Learned medicine continued to develop, thanks to the rise of universities (discussed below) and further access to scholarship via translation. The business of Latin translation proceeded through several stages. The first, the Salernitan, involved both Greek and Arabic texts. From the 1140s, there was a great outpouring of Latin translations from Arabic made in Muslim Spain, sometimes by way of Hebrew intermediaries. This development, which included philosophical texts, especially Aristotle, as well as medical, was led by Gerard of Cremona. Settling in Toledo, he translated an incredible quantity of material from Arabic – twenty-four works on medicine alone, including the Qanun of Avicenna, the Liber Almansorius of Rhazes (al-Razi), the last part of Albucasis’ De cirurgia, the Ars parva and other works of Galen, and the Commentary on Galen’s Art of Medicine by Haly Rodoan (Ali-ibn Ridwan). The Qanun or Canon of Medicine became the cornerstone of the medical curriculum at the University of Montpellier, remaining a textbook there until 1650! These translations created a richer terminology for learned medicine in Latin and provided Galenic medicine with a logical backbone. Medicine could now speak the language of scholasticism.

A century later there came a further burst of translations, mainly in Spain and Italy, latinizing other major works of Arabic science. These included the Continens [All-Embracing Book] of al-Razi (trans. 1282); and the Colliget [The Book of Universals] of Ibn Rushd, translated in Padua in 1283. The key figure in this drive was Arnald of Villanova. After studying medicine at Montpellier, he became a teacher and a polymath. Not only a translator of medical works, he was physician to the popes and the Aragonese royal family in Spain; later in life, he pored over theology, propounding heterodox ideas – his astrological computations predicted the world would end in 1378. As a theoretician, Arnaud aspired to rationalize Galenic medical theory with mathematical precision, by drawing on Arabic writers, notably al-Kindi and Averroës.

His Italian contemporary Pietro d’Abano (1257-c. 1315) made versions directly from Greek manuscripts he had carried back from Constantinople, including the beginning of a translation of Galen’s On the Use of the Parts of the Body.

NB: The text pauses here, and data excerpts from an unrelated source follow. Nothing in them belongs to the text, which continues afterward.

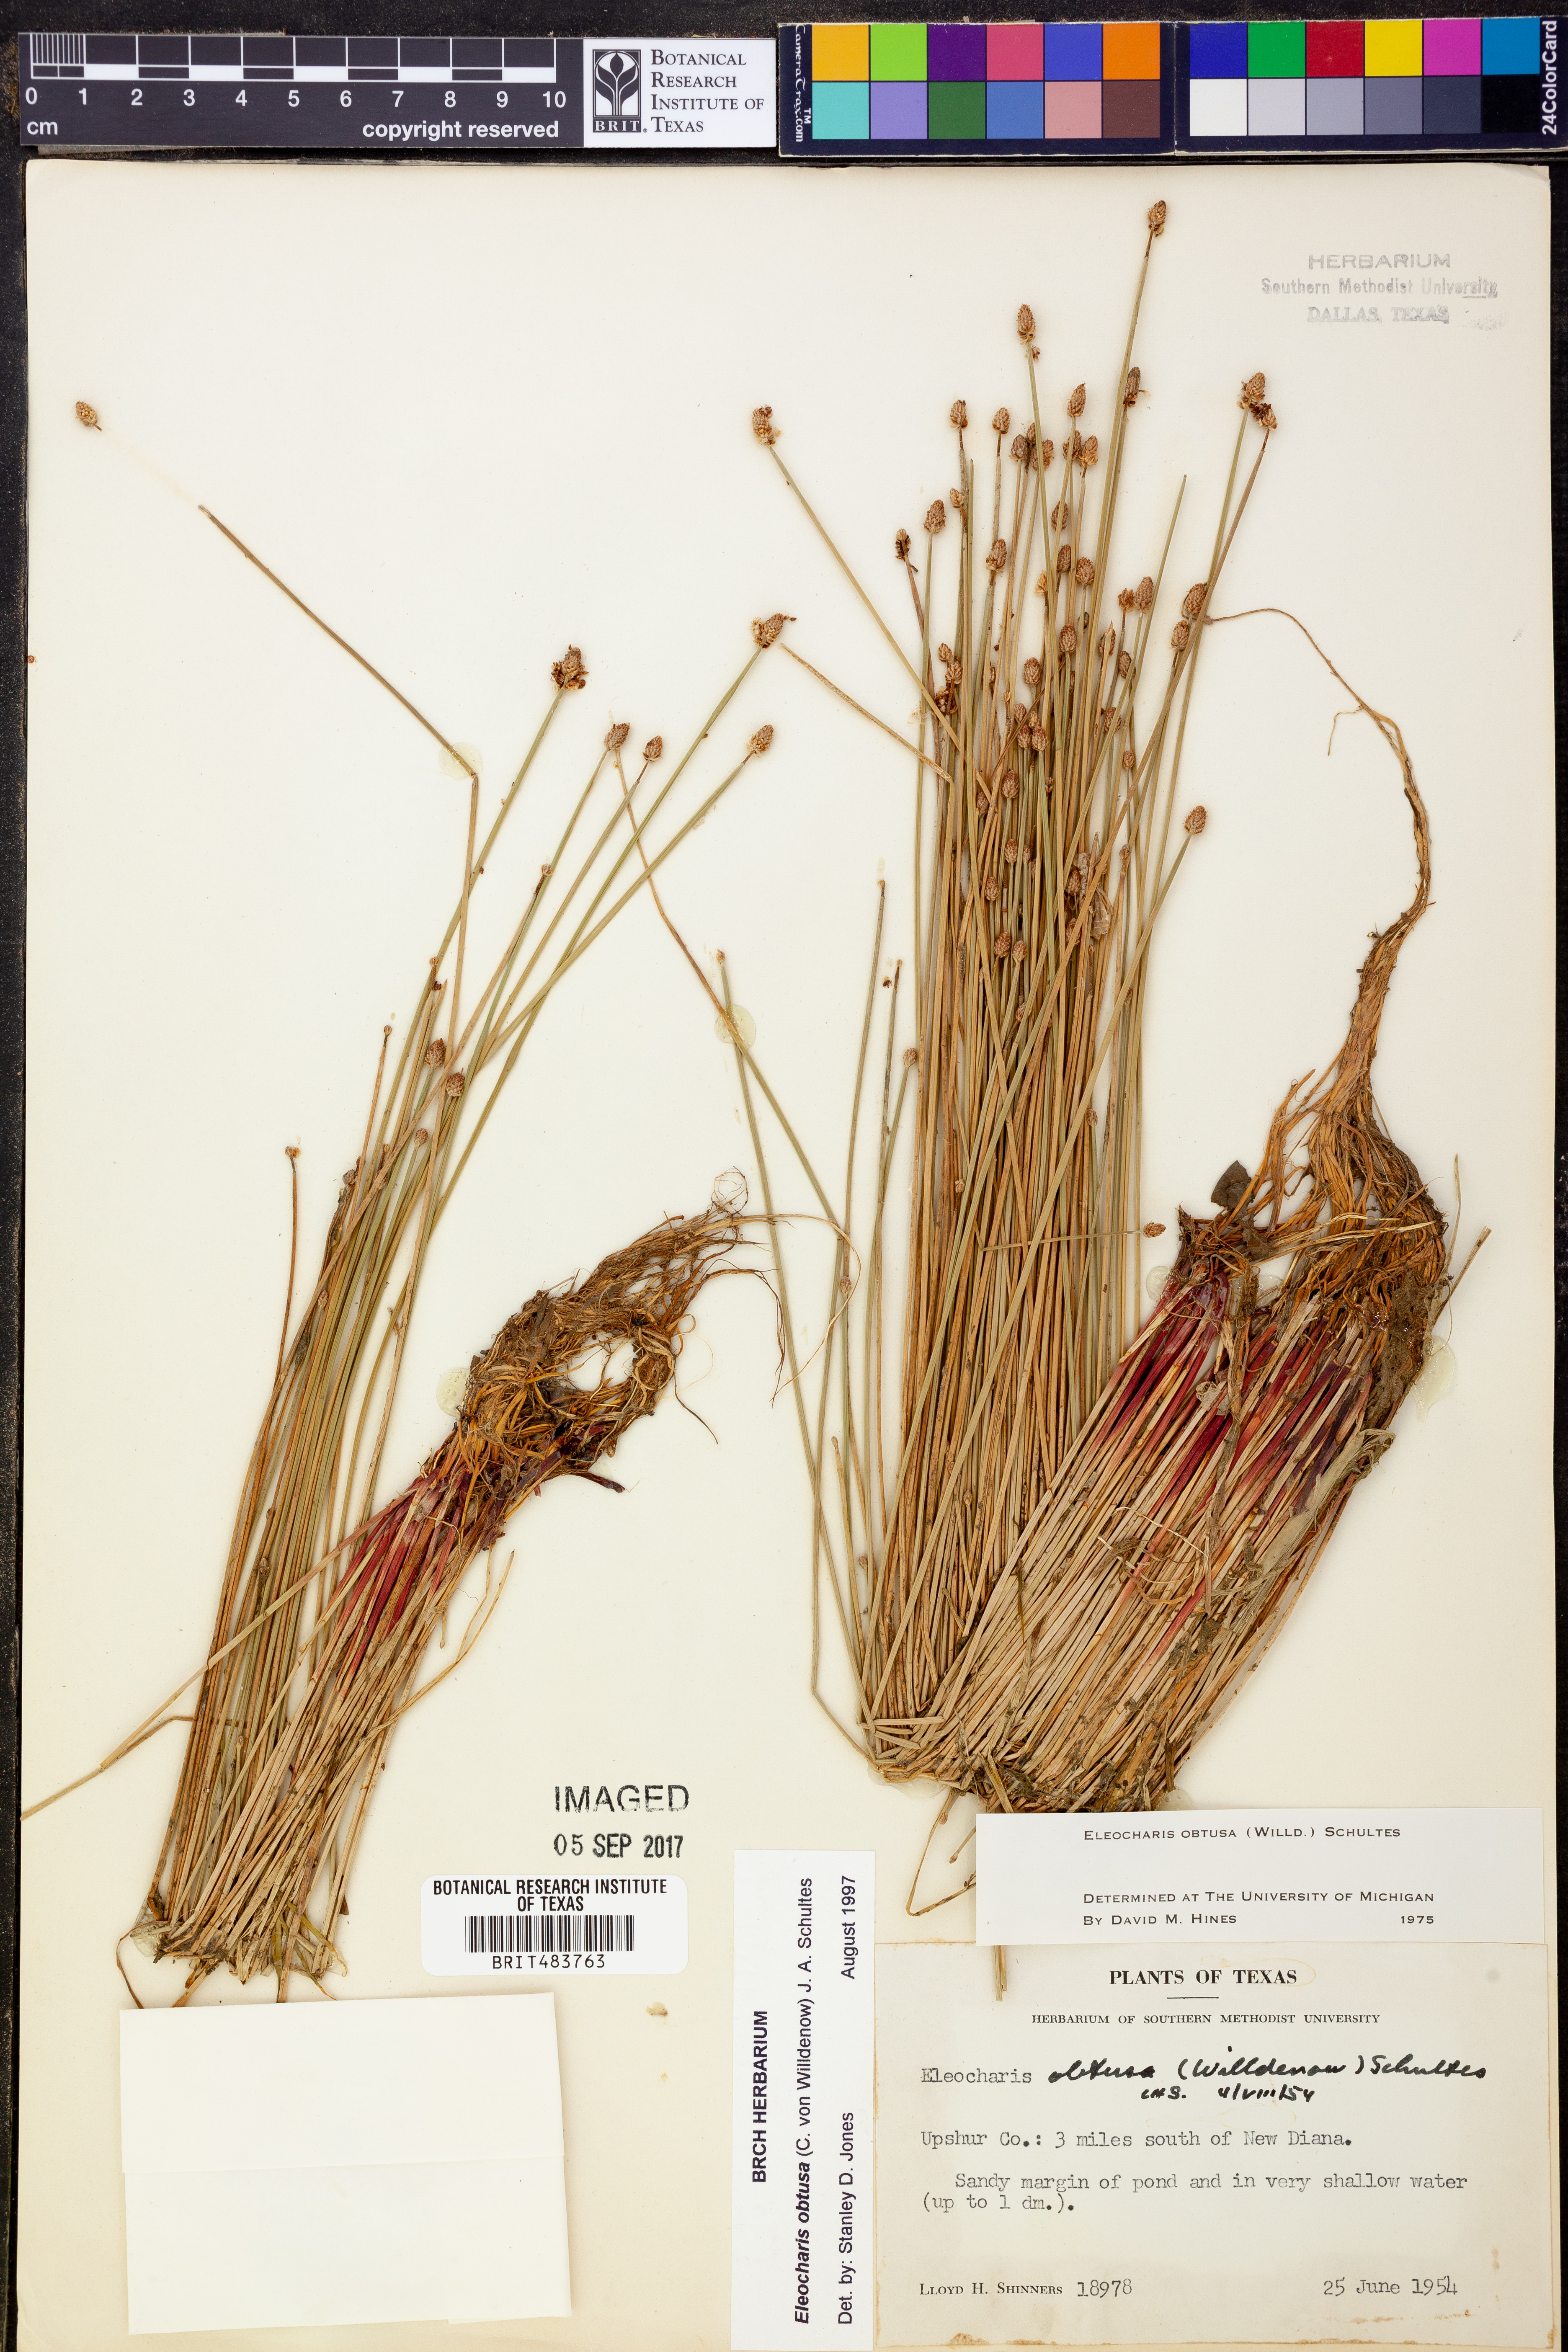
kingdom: Plantae
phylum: Tracheophyta
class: Liliopsida
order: Poales
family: Cyperaceae
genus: Eleocharis
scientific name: Eleocharis obtusa
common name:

Niccolò da Reggio (fl. 1315–48) translated over fifty Galenic writings, many for the first time, including the entire text of that work. There was also translation from Latin into the vernacular, in growing demand when town life was reviving and courts and burghers were hungry for knowledge. The Surgery of John of Arderne (c. 1307–70), discussed below, exists in both Latin and English versions, and Bartholomew the Englishman’s (d. 1260) De proprietatibus rerum (1246) [On the Properties of Things] also enjoyed wide circulation in both tongues. Parts of the Articella were made available in French and English, and even in Welsh and Gaelic. For a couple of centuries, the translation movement had no less momentous consequences in Europe than in Islam, bolstering the prestige of antiquity and canonizing a Galenic medicine set in an arabized Aristotelian framework. Medical knowledge was buttressed not just by its classical heritage but by its place within the divine scheme of Christianity.